Chiedo venia per l’assenza, ma era tutt’altro che ingiustificata. Nell’ultima settimana mi son trovato davanti ad una sequenza di incidenti tecnologici da richiedere l’intervento di un esorcista, prima di risolvere il problema.
Ora, eccomi di nuovo qua. Non che sia successo chissà che cosa in questi giorni, ma l’ultimo fine settimana si è manifestato in una sequenza di eventi quantomeno insoliti.
Vengono a prendermi nel pomeriggio di sabato, con la proposta di un agriturismo in quel di Forlì, ma poi – per una coincidenza di disorganizzate organizzazioni – abbiam dovuto ripiegare con qualcosa di ancor più improvvisato.
Dunque il compito mio nella serata è accompagnare Lella (zia del sottoscritto – con l’obbligo di cancellare quel titolo prima del suo nome per tutta la serata) ed amica (avvenente quarantenne con un’innata capacità ad attrarre maschi di tutte le età allo stesso modo con cui del mangime attira dei pesci affamati in un acquario).
Il sipario si apre in una discoteca in prossimità di Varese, nulla nuovo: un parcheggio invasato di auto, dei parcheggiatori che scappano mentre cerchi da loro informazioni sul posto libero e tanto freddo, ambientazione comune in questo inverno e sinceramente pure troppo.
Una cosa balza all’occhio da subito, ed è l’eterogeneità della gente. Per una nottata intera ho visto una gamma d’età variabile dai quattordici ai settant’anni, tutti divisi o mescolate in sale con generi per tutti i gusti.
Pur non essendo un grande estimatore degli ambienti, devo ammettere che dove mi sono trovato era un locale gigantesco e ben fatto.

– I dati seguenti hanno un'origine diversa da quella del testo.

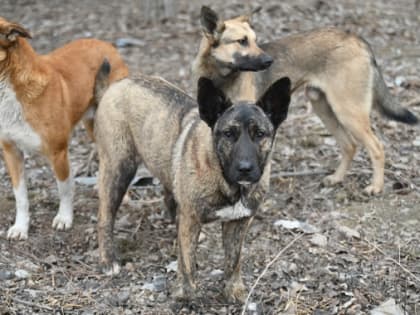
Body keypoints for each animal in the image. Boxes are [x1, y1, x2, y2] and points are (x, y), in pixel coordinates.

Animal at [0, 16, 128, 241]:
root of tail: (107, 45)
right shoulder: (11, 151)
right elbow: (21, 195)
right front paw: (20, 227)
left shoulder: (57, 151)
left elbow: (65, 188)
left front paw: (64, 218)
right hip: (93, 127)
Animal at [93, 61, 290, 302]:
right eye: (228, 134)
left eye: (260, 134)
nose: (245, 168)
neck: (226, 180)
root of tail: (117, 84)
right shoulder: (191, 220)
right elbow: (187, 263)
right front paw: (186, 295)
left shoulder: (238, 224)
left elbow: (234, 261)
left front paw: (233, 290)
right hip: (119, 170)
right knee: (105, 217)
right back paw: (108, 259)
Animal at [193, 6, 416, 195]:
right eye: (242, 41)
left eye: (256, 40)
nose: (269, 61)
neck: (221, 76)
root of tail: (357, 38)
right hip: (324, 108)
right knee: (350, 145)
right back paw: (337, 178)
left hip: (348, 112)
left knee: (377, 148)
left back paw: (376, 187)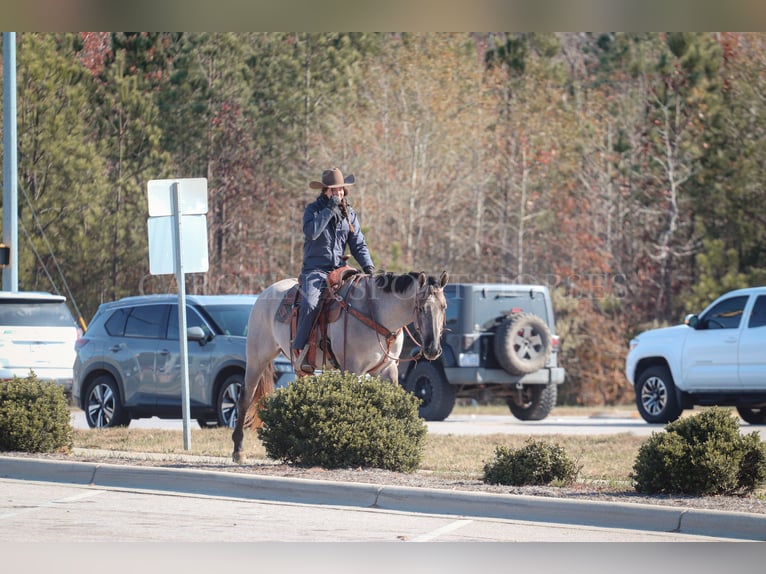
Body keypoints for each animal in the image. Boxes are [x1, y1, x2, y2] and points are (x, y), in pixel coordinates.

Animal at [234, 270, 450, 464]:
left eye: (444, 307)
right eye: (421, 308)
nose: (433, 349)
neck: (375, 313)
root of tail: (264, 294)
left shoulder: (387, 369)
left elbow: (393, 406)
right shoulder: (353, 369)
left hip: (300, 368)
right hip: (257, 358)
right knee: (245, 398)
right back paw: (238, 451)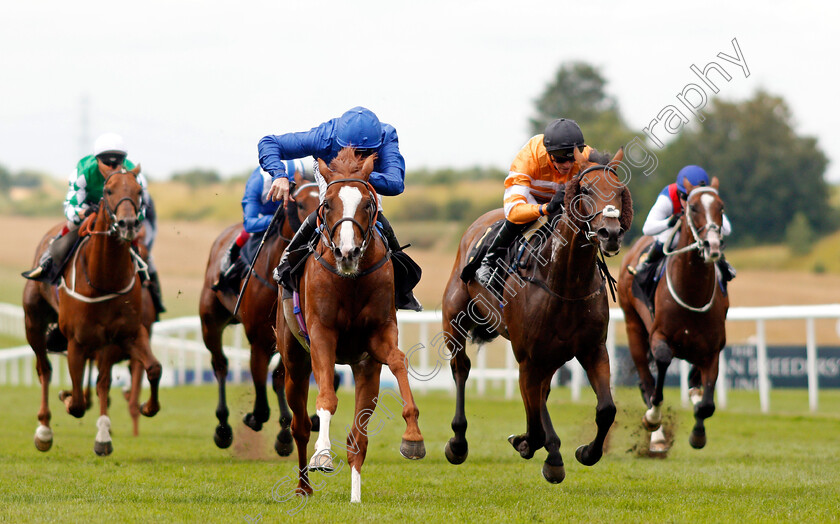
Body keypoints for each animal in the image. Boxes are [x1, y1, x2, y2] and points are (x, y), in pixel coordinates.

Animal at [22, 166, 162, 456]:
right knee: (44, 369)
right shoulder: (77, 341)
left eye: (138, 191)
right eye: (108, 190)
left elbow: (151, 369)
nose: (128, 224)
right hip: (33, 323)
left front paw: (145, 407)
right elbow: (76, 403)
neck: (104, 278)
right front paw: (66, 398)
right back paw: (44, 430)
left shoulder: (128, 335)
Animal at [200, 169, 322, 454]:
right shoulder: (259, 341)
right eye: (300, 204)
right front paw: (255, 417)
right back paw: (223, 428)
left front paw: (288, 431)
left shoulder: (292, 338)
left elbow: (279, 378)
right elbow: (260, 391)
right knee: (220, 365)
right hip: (210, 322)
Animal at [278, 148, 424, 504]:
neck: (351, 280)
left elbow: (399, 361)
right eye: (328, 203)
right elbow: (327, 399)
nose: (348, 252)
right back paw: (303, 486)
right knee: (301, 426)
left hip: (365, 370)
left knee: (359, 438)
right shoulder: (321, 336)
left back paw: (355, 496)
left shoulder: (378, 340)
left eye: (368, 204)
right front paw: (322, 455)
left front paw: (413, 435)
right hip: (295, 363)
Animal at [440, 147, 632, 484]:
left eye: (620, 191)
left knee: (543, 392)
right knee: (461, 368)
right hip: (455, 320)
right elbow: (536, 421)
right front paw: (533, 445)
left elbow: (606, 409)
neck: (565, 283)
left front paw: (585, 452)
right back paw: (458, 442)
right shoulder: (528, 357)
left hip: (551, 354)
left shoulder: (593, 349)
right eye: (585, 189)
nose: (609, 233)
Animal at [616, 178, 728, 452]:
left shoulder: (712, 349)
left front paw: (698, 433)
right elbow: (661, 369)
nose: (712, 245)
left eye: (720, 207)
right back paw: (656, 437)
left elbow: (707, 404)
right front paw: (653, 419)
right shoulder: (659, 336)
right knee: (646, 381)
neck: (691, 293)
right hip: (633, 327)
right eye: (693, 208)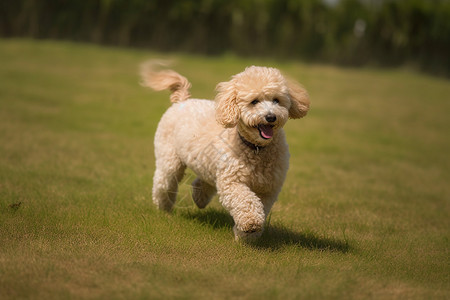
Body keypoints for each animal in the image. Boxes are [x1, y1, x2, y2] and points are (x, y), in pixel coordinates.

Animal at [141, 63, 310, 241]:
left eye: (276, 100)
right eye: (254, 101)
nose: (270, 117)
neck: (256, 148)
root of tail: (183, 101)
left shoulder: (268, 188)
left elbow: (261, 207)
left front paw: (246, 235)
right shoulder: (233, 182)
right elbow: (246, 201)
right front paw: (250, 223)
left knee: (202, 181)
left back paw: (199, 198)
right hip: (170, 159)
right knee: (164, 182)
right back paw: (163, 207)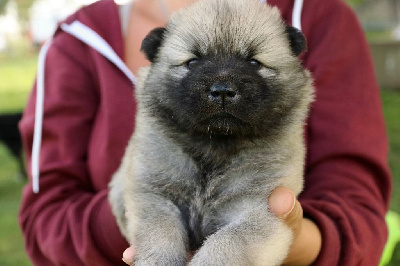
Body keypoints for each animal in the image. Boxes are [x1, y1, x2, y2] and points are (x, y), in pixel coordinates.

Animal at [108, 0, 312, 264]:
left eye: (253, 63)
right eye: (193, 62)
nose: (222, 90)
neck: (214, 145)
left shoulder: (257, 208)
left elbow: (228, 242)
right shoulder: (154, 194)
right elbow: (161, 232)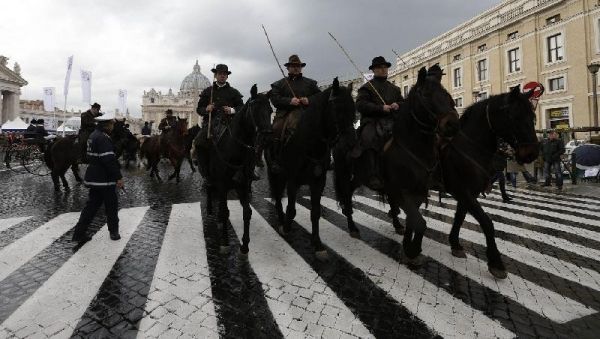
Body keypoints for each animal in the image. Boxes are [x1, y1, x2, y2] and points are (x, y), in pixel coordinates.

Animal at [264, 77, 350, 260]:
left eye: (354, 110)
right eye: (336, 109)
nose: (349, 144)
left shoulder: (318, 182)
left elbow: (315, 212)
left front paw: (317, 244)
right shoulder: (292, 180)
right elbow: (291, 209)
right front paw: (286, 228)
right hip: (275, 173)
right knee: (277, 196)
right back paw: (280, 220)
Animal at [332, 66, 460, 262]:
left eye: (445, 93)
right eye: (425, 94)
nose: (452, 124)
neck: (411, 146)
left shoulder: (418, 191)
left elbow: (414, 220)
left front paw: (408, 244)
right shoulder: (401, 191)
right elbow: (420, 223)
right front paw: (413, 250)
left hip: (360, 177)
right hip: (346, 174)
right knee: (346, 194)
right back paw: (353, 227)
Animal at [440, 85, 540, 278]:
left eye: (532, 116)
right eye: (514, 116)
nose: (531, 153)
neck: (469, 148)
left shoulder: (467, 193)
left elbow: (460, 217)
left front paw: (455, 244)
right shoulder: (463, 191)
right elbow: (487, 223)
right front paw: (496, 263)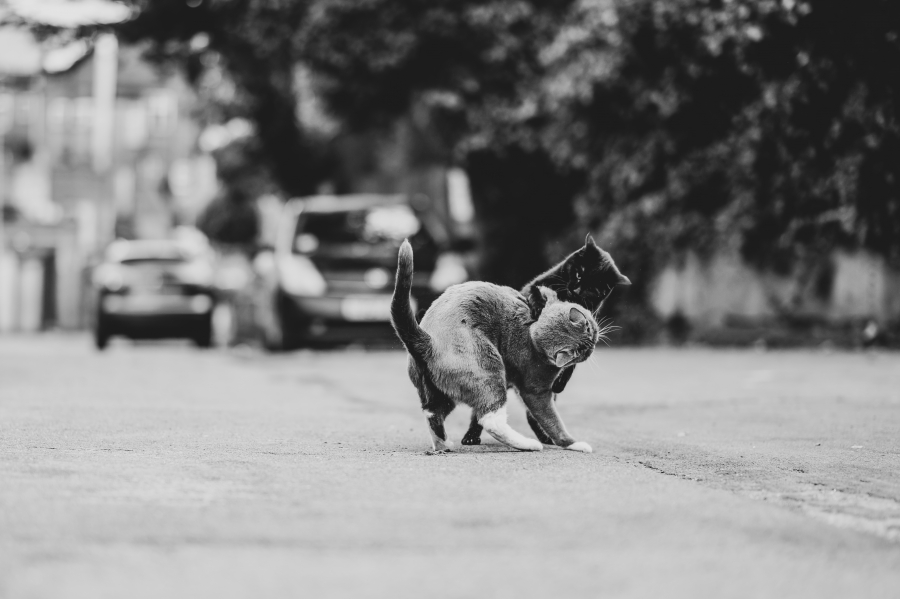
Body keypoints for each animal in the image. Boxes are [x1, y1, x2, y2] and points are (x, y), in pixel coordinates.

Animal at [391, 239, 599, 453]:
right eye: (582, 349)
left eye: (589, 330)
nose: (592, 343)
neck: (533, 329)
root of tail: (428, 341)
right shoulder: (536, 390)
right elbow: (552, 421)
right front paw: (574, 443)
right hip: (489, 370)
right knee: (490, 419)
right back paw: (529, 444)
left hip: (439, 394)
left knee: (432, 413)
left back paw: (444, 444)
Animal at [462, 234, 631, 446]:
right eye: (579, 273)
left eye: (593, 288)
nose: (576, 288)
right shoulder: (535, 286)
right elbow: (534, 294)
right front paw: (536, 308)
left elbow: (571, 365)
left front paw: (560, 383)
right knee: (483, 409)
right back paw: (471, 436)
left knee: (533, 415)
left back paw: (546, 437)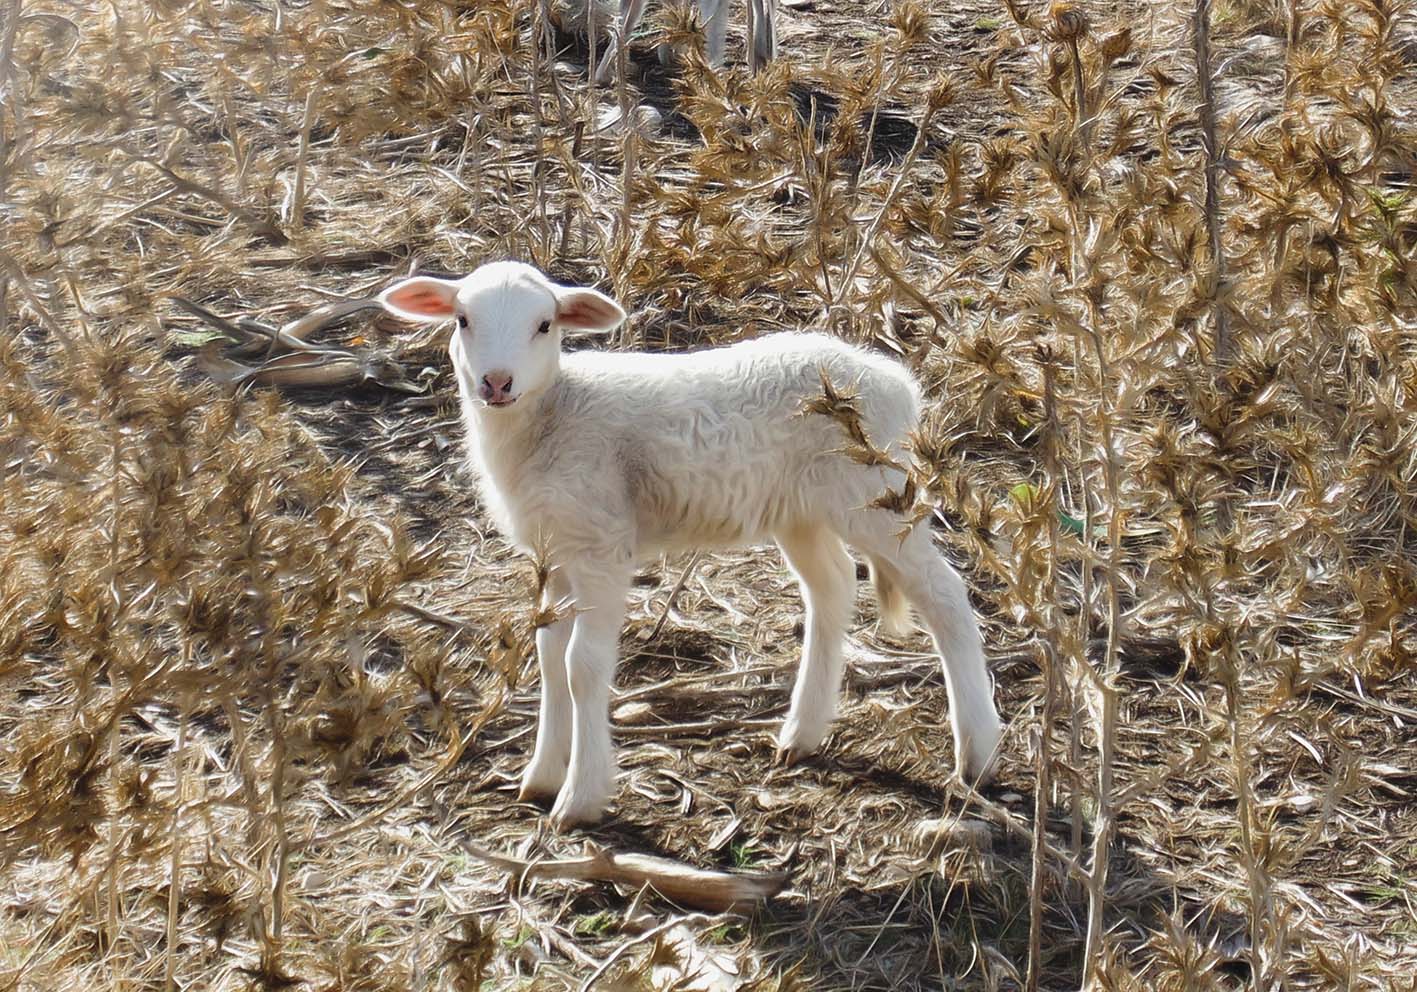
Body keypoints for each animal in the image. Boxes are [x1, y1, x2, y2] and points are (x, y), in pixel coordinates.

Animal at [382, 259, 1003, 827]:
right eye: (462, 320)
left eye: (544, 324)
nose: (496, 383)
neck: (554, 414)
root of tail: (896, 382)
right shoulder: (554, 553)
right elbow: (549, 657)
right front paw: (541, 777)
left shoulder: (601, 546)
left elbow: (582, 666)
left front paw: (579, 798)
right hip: (802, 509)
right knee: (830, 587)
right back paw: (801, 732)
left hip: (875, 496)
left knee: (946, 597)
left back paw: (978, 752)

Girando nelle sale mi sono accorto di quanto sia scontato il meccanismo d’accalappiamento sessuale che si sviluppa lì dentro.
Ho visto certe espressioni sulle facce di cinquantenni, da ricordarmi certe foto segnaletiche di serial killer. Al che ho tirato un sospiro di sollievo: certi ambienti sono rimasti mediamente merdosi, come li ricordavo.
Non tutti però. Nelle due piccole salette dove davano musica latino americana la pista era un insieme di coppie affiatate e talmente brave nell’esibirsi in salsa, bachata e merengue, da togliere ogni sogno di gloria a qualsiasi principiante.
E c’era anche parecchia musica dal vivo.
Nella sala principale una band abbastanza brava proponeva gli ultimi successi dance e pop, comunque in versione ballabile. Divertente era la schiera di maschietti posti a bordo palco, o agli estremi della pista, immobili, fissi verso l’attraente e sensuale cantante, con tanto di filo di bava sul bordo delle labbra: dopo tutto siamo latin lovers!
La parte che mi ispirava di più del locale, come la fortuna vuole, era anche l’unica ala inaccessibile – sospetto fosse la parte estiva.
Alla chiusura della discoteca ci facciamo guidare da un caro amico – sacrificato nella serata al fine di accompagnare il sottoscritto e di dare l’incipit – verso un bar frequentatissimo per le colazioni dei nottambuli. Un posto dove per raggiungere il bancone si doveva ingaggiare una sfida a gomitate, tra sguardi di ragazzi e ragazzi incrociati tra di loro con la stessa trama fitta di una tela di ragno.
Tornando a casa sono stato costretto a tenere una velocità media più vicina ai duecento chilometri orari che ai cento, al che ho immaginato un’ipotetica scena futura:
interlocutore X: ”Nicola, ma ti han ritirato la patente?”
me:”eh sì, mi ha fermato che ero oltre i limiti…e di tanto. Pensa che di solito non ‘tiro’ più di tanto, ma mia zia quella sera aveva fretta…”
Morale della serata: non lo so, ma non ci vuole poi molto per trovare cose nuove attorno. L’importante è togliersi certi pregiudizi, ed essere disposto a prendere le cose che accadono per come accadono, e non per altri motivi. Del resto, la mia misantropia ha una forte ragion d’essere.